Потом были похороны, а после них потекла обычная жизнь. Жизнь странная, какая-то односторонняя, немного пустоватая. Отец больше никогда не поднимал на меня руку, он пытался говорить со мной, но я не хотела говорить с ним. Тогда он женился во второй раз. Женился на богатой, влиятельной, своенравной женщине, которая разбавляла мою повседневность своими правилами, но не могла занять тот маленький пустой участок моей жизни, в котором затем поселилось другое огромное, мрачное чувство.

Чем старше я становилась, тем больше понимала, что натворила. И тем больше заполнялось пустое пространство Виной. Мучительной, острой. Разрушающей.

Я бы все отдала, чтобы увидеть ее еще раз, чтобы заглянуть в ее, в ту секунду затуманенные мучением глаза, чтобы сказать ей слова, которые так хотела сказать тогда, но не могла. И из-за чего? Из-за какой-то глупой, эгоистичной детской обиды!

Я забыла мамино лицо. Забыла голос. Зато следы от обиды и тот пейзаж настолько засели памяти, что как бы я не хотела, не могла от них избавиться. Но плакать и просить прощения уже поздно, да и не у кого. Все, что оставалось - самолично наказывать себя. Жить и ненавидеть свою жизнь.

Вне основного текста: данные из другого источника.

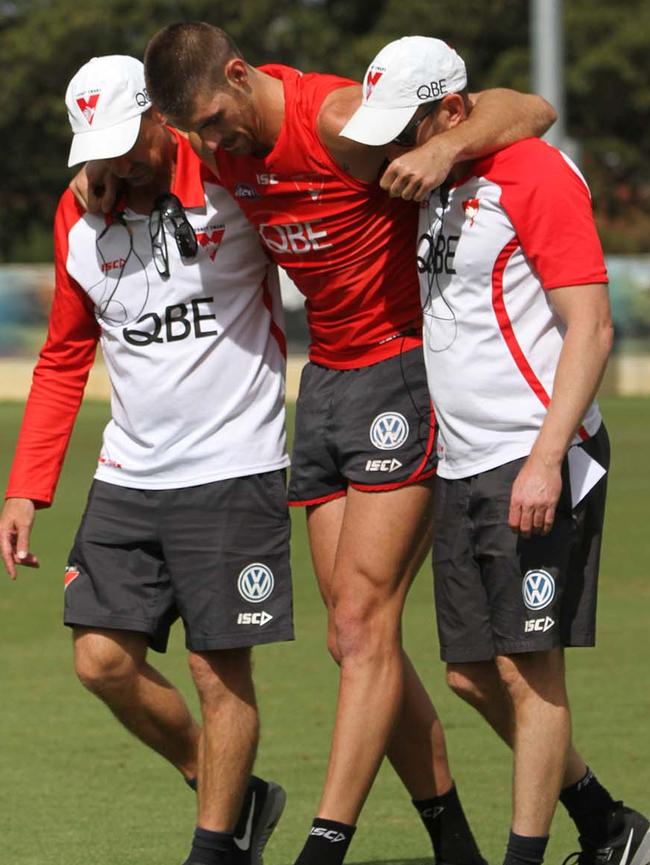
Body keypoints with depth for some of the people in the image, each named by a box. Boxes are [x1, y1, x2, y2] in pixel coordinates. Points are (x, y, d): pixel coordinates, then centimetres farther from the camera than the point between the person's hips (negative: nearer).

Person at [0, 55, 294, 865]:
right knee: (103, 659, -1)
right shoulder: (78, 220, 6)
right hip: (128, 478, 5)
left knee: (220, 669, -5)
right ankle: (233, 795, 19)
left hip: (234, 471, -5)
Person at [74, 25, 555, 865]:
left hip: (405, 370, -8)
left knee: (362, 623, -13)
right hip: (326, 379, 8)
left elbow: (529, 110, -20)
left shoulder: (338, 120, -22)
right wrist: (105, 168, 5)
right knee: (355, 637, 5)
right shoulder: (220, 146, 1)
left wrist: (445, 148, -38)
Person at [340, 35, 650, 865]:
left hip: (535, 462, -9)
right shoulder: (432, 186, 14)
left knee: (526, 668, -7)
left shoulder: (535, 174, -11)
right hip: (460, 468, 9)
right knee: (473, 675, 9)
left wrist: (547, 459, -22)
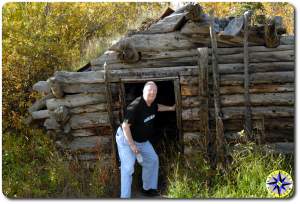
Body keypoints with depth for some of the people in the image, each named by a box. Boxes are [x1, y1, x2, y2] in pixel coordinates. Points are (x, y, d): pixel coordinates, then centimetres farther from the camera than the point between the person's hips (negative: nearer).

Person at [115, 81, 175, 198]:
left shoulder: (152, 104, -5)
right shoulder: (135, 106, -30)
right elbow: (125, 125, -29)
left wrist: (171, 108, 28)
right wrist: (132, 145, -29)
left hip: (142, 140, 9)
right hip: (126, 139, -9)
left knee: (152, 160, 17)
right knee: (128, 167, -16)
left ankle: (148, 188, 32)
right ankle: (125, 197, -14)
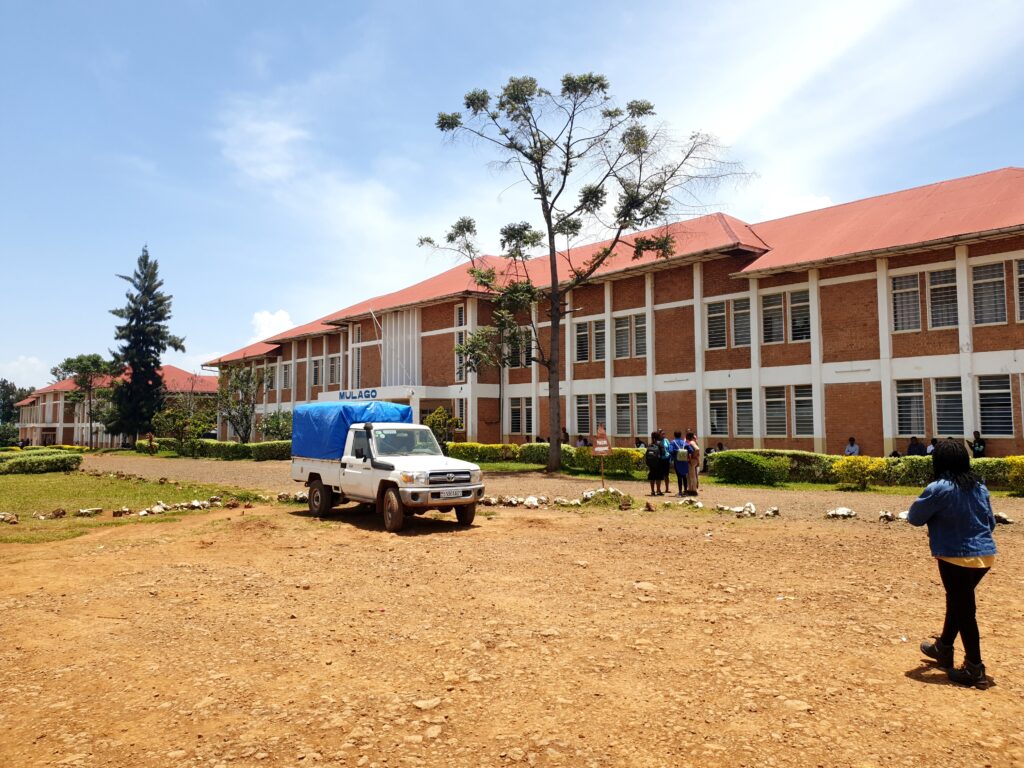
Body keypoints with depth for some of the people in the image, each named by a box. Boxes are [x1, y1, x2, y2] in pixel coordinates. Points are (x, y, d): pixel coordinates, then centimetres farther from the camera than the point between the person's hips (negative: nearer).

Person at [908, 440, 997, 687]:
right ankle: (943, 648, 37)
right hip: (985, 555, 7)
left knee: (963, 610, 3)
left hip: (957, 557, -7)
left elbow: (914, 517, -6)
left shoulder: (939, 489, -16)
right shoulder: (979, 486, 5)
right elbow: (990, 523, 14)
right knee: (958, 602, 22)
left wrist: (934, 513, 14)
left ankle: (974, 668, 10)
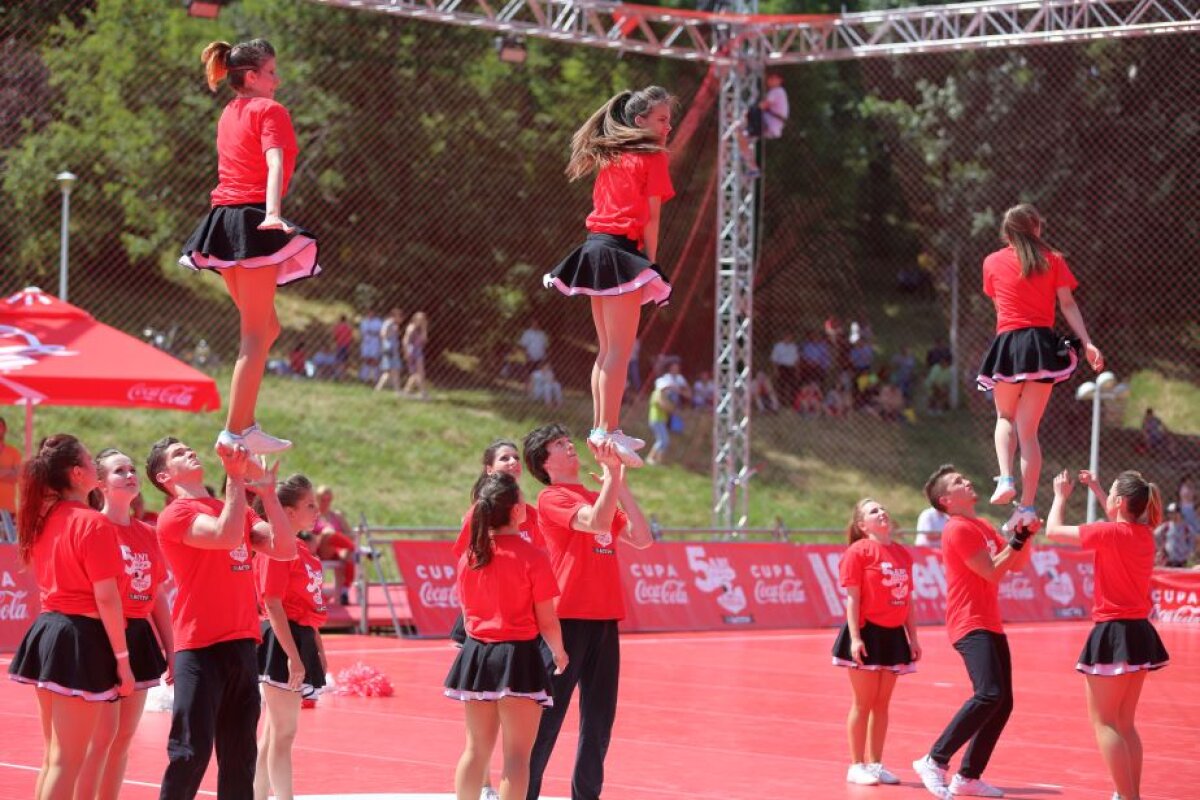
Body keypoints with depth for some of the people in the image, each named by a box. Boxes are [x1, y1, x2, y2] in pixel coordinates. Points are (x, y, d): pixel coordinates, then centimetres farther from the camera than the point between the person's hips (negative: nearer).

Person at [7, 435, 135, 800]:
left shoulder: (43, 519, 10)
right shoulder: (93, 523, -14)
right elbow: (106, 598, -16)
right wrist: (121, 658, -12)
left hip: (47, 630, 8)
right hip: (82, 637, -8)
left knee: (52, 757, 15)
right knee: (66, 763, -5)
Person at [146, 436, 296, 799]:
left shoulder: (237, 509, 17)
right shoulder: (176, 514, -5)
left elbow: (284, 548, 5)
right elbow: (226, 536, -22)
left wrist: (267, 492, -1)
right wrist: (236, 478, -18)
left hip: (243, 643, 7)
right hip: (201, 647, -7)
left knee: (240, 754, 9)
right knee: (191, 752, -9)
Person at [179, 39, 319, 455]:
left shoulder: (229, 113, 20)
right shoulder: (269, 110, -6)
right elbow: (275, 164, -21)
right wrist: (273, 213, -36)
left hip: (224, 219, 9)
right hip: (253, 220, -9)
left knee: (266, 328, 16)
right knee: (255, 334, -6)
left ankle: (246, 425, 6)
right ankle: (235, 431, -11)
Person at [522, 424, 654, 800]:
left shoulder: (601, 498, 19)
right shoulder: (551, 498, -3)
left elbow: (642, 539, 8)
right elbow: (594, 522, -20)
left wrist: (621, 486, 5)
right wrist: (612, 472, -16)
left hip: (605, 620, 7)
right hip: (568, 619, -7)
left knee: (599, 719, 9)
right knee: (548, 716, -5)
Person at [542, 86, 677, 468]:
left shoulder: (611, 155, 17)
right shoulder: (652, 156, -3)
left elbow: (603, 203, 15)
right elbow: (650, 218, -7)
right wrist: (651, 265, -4)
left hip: (596, 247, 8)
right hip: (621, 253, -8)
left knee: (606, 349, 14)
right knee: (620, 350, -9)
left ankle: (600, 428, 16)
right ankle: (606, 430, -16)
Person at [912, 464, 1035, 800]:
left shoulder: (983, 527, 17)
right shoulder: (959, 530, -12)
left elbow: (1017, 565, 20)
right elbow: (992, 572, -16)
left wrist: (1025, 535, 4)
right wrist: (1018, 540, -12)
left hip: (991, 626, 10)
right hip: (971, 626, -10)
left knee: (1003, 703, 6)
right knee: (989, 694, -24)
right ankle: (934, 761, -19)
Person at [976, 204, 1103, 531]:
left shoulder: (992, 262, 10)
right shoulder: (1053, 260, 9)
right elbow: (1068, 304, 0)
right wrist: (1087, 343, -4)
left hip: (1006, 343, 0)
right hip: (1042, 342, 0)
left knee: (1005, 418, 20)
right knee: (1028, 430, 3)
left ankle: (1006, 479, -6)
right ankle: (1027, 506, -5)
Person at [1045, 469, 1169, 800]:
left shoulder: (1109, 533, -17)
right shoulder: (1144, 534, 6)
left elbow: (1053, 531, -7)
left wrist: (1061, 495, 9)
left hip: (1114, 634, -8)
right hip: (1139, 633, 8)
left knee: (1104, 723, -3)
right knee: (1124, 724, 16)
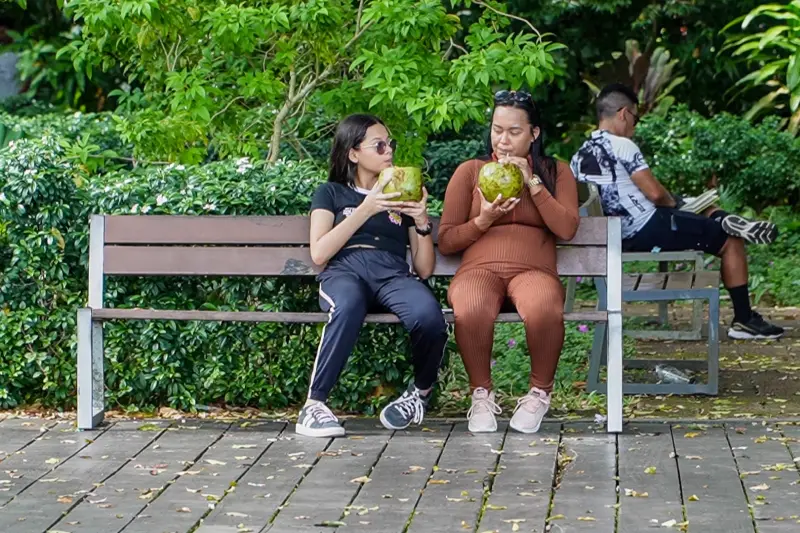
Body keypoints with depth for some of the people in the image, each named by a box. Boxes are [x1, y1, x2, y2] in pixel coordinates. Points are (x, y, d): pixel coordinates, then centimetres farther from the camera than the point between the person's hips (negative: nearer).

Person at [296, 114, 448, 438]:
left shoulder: (403, 196, 26)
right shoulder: (332, 193, 19)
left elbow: (424, 269, 19)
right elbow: (319, 253, 1)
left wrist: (422, 222, 3)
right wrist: (366, 210, -3)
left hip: (393, 274, 2)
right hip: (344, 270, -2)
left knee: (429, 316, -35)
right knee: (348, 308, -43)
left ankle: (422, 391, -5)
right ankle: (313, 406, -35)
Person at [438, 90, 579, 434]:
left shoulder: (556, 172, 17)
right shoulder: (469, 171, 16)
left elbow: (567, 229, 0)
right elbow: (445, 241, 12)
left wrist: (532, 182, -4)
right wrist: (484, 220, -5)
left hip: (533, 270, 0)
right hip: (478, 268, 0)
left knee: (544, 312, -40)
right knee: (470, 312, -40)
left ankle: (540, 392, -13)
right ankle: (481, 393, -14)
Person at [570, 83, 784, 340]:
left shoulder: (579, 157, 9)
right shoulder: (621, 145, -15)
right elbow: (655, 193, -20)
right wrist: (673, 202, 3)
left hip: (620, 239, 9)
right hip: (647, 231, -9)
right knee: (731, 242, 4)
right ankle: (744, 320, 2)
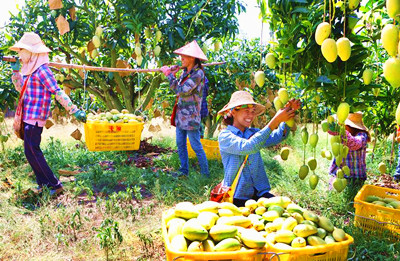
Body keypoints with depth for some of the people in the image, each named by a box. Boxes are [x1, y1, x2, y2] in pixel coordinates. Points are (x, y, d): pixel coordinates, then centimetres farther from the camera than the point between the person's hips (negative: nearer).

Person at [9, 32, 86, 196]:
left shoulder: (42, 70, -15)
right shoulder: (30, 69, 13)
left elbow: (58, 92, -21)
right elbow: (20, 88, 26)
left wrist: (74, 111, -27)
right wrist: (15, 70, 15)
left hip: (35, 118, -9)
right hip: (28, 117, 9)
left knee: (33, 151, -5)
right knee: (30, 151, 14)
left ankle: (55, 185, 3)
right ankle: (42, 182, 24)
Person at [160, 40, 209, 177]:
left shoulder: (198, 74, -16)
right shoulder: (185, 72, 10)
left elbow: (181, 90, -24)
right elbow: (177, 88, 19)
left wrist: (169, 74, -16)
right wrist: (172, 73, 7)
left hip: (191, 117, -9)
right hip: (181, 115, 9)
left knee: (196, 146, -1)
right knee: (180, 144, 15)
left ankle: (205, 173, 11)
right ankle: (184, 171, 27)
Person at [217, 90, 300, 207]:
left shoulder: (253, 133, 9)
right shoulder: (225, 135, -8)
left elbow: (278, 137, -7)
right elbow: (247, 147, -26)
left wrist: (288, 112, -23)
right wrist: (275, 120, -28)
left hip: (260, 192, 4)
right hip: (237, 197, -4)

Кажется, в тот момент, когда он держал нож у моего лица, я хотела, чтобы он убил меня. Только трусливый ребенок во мне боялся, что будет больно, ребенок боялся тех слов, что он говорил. Думаю, это не я плакала от ужаса и мотала головой на его вопросы. Не я. Не могла быть я. Это была Мама.

Все это время, вплоть до момента потери моего сознания, жила не я. Жила Мама. Жила моя перед ней вина.

И теперь я ясно это осознала.

- Прости меня. - произнес он, останавливаясь и отстраняясь.

Я вздрогнула, моментально возвращаясь в темноту его обиталища. Подняла на него глаза, почувствовав, как что-то теплое и влажное крадется щеке. А затем поняла, что плачу.

- Ты хочешь вернуться, - не вопрос, утверждение. И говорил он не столько мне, сколько себе самому. Рассматривая меня каким-то новым, тоскливым взглядом, усмехнувшись, он, напоследок легонько проведя пальцами по моей талии, прежде чем убрать руку, сказал:

- Можешь идти.

Я не удивилась, услышав эти слова. Странно, но я знала, что рано или поздно услышу их.

Он ждал. Не торопил меня, но и не задерживал. Продолжал смотреть, как я удивленно роняю на пол слезы, даже не утирая их. Я ведь... я ведь в первый раз плакала по маме. Первый раз с того самого дня. Даже на похоронах не плакала. Не обнимала в ответ убитого горем отца. Я оставалась бесчувственной до самого конца, до этого самого момента.

- Я люблю тебя. - Шепот слетел с моих губ неожиданно для меня самой.

Он, как громом пораженный, молчал, продолжая рассматривать меня. Теперь я ждала.

Наконец, обретя дар речи, он тихим голосом спросил:

- Ты понимаешь, что ты сейчас делаешь?

- Да. Я люблю тебя. - В доказательство своим словам, я подняла на него уверенный взгляд. Глаза щипало, наверняка они опухли и раскраснелись. Сердце громко стучало в грудь, чувства, как горькие, так и нежные, вихрем крутились в сознании.

Мне нужна она. Нужна так же, как и ему. Нам нужна эта любовь.

- Не искушай меня, - через силу произнес он, делая шаг назад, но вновь останавливаясь, когда я шагнула следом за ним.

- Я люблю тебя. - Казалось, эти слова приросли к моему языку и только их я могла говорить.